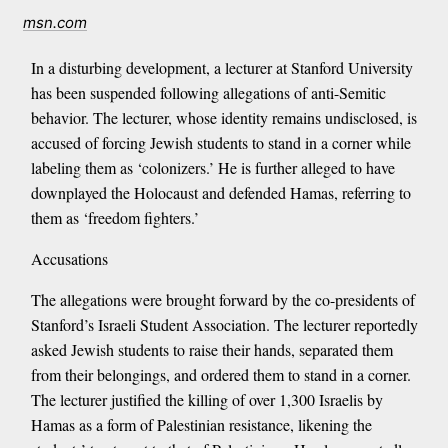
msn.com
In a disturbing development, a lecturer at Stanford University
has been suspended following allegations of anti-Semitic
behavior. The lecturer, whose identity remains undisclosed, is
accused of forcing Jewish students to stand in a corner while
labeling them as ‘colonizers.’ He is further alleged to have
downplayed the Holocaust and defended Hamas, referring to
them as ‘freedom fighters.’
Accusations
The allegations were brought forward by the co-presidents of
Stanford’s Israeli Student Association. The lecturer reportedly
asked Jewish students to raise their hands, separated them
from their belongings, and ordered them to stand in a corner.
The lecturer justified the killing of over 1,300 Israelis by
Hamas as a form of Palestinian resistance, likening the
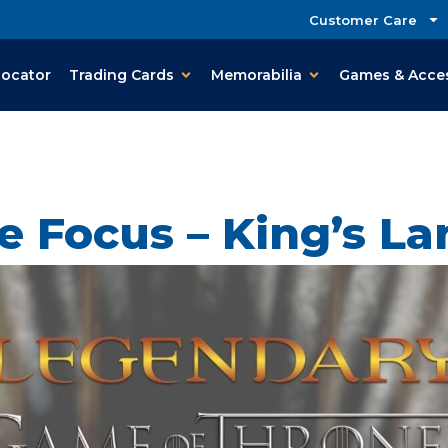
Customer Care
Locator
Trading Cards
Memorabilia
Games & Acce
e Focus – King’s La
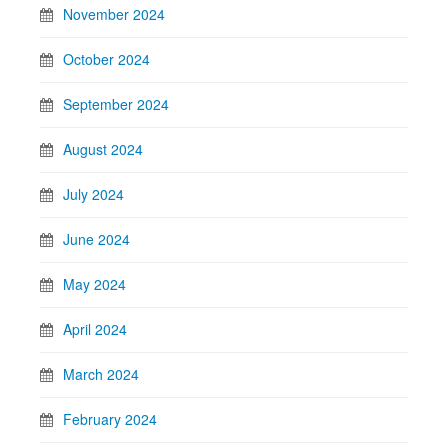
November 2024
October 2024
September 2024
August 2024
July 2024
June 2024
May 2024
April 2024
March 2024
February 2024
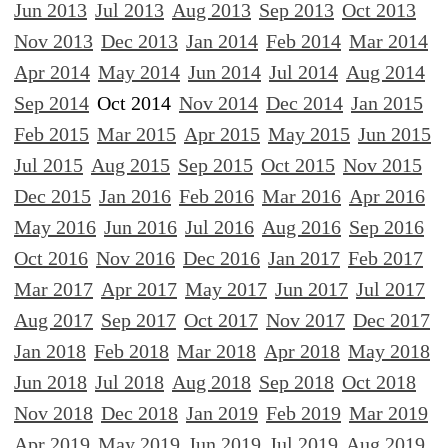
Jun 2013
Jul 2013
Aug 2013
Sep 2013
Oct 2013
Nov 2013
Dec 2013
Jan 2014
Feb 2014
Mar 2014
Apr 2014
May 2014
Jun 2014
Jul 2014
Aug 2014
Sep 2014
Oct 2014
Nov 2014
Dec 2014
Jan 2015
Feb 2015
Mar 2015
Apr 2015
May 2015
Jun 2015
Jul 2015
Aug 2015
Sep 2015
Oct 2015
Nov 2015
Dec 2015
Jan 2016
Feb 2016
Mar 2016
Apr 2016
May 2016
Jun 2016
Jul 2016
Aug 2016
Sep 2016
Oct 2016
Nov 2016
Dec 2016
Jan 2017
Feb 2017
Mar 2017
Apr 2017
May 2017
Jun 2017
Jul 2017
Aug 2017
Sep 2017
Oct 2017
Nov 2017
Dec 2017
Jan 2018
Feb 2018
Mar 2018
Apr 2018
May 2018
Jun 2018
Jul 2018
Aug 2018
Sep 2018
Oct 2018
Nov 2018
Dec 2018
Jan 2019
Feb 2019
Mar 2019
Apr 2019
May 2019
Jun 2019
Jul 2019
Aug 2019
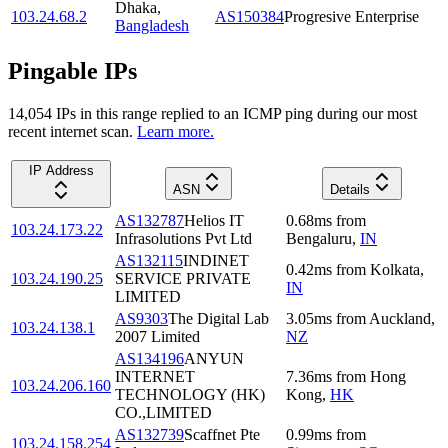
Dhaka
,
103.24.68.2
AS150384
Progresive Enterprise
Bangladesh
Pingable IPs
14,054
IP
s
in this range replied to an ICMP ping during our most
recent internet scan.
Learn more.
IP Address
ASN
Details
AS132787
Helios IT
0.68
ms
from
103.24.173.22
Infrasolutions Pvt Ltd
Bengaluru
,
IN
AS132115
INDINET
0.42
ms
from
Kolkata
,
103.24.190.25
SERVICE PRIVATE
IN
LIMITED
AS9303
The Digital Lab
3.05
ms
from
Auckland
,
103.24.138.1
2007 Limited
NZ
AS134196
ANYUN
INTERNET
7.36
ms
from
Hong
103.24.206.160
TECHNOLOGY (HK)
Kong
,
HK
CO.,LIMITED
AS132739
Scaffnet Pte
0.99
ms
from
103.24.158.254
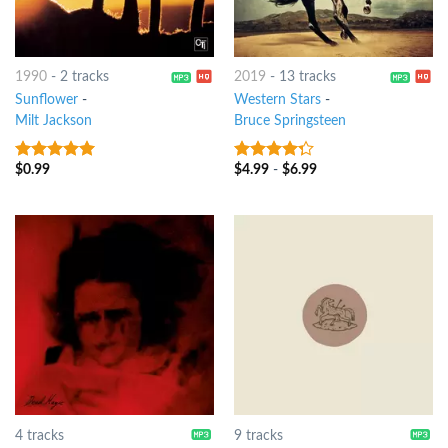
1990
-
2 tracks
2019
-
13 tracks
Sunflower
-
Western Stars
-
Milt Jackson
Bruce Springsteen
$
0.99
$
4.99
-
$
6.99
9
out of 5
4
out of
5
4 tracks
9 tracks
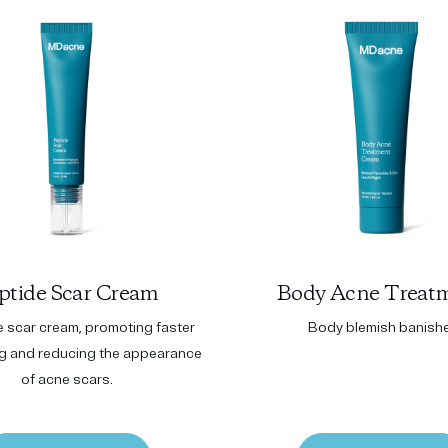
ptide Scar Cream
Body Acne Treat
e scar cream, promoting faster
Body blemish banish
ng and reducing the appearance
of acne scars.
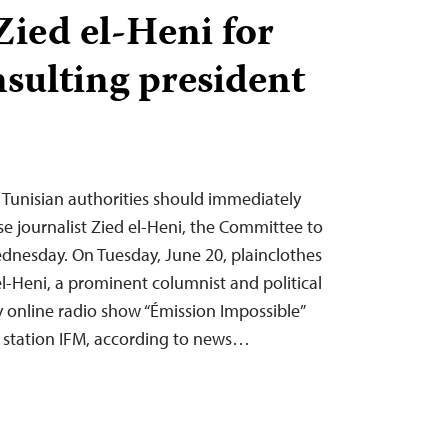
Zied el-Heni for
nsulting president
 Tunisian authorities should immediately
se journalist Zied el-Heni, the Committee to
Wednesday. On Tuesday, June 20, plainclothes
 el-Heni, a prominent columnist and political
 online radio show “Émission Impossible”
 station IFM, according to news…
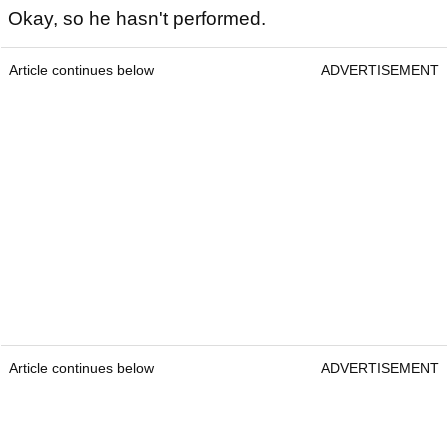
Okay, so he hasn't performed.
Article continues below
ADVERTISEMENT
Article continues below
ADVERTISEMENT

• • • • •

■ **Directive**
Extract each line of the records that contains the string "Zied".

■ **Solution to this task**
Zied el-Heni for
se journalist Zied el-Heni, the Committee to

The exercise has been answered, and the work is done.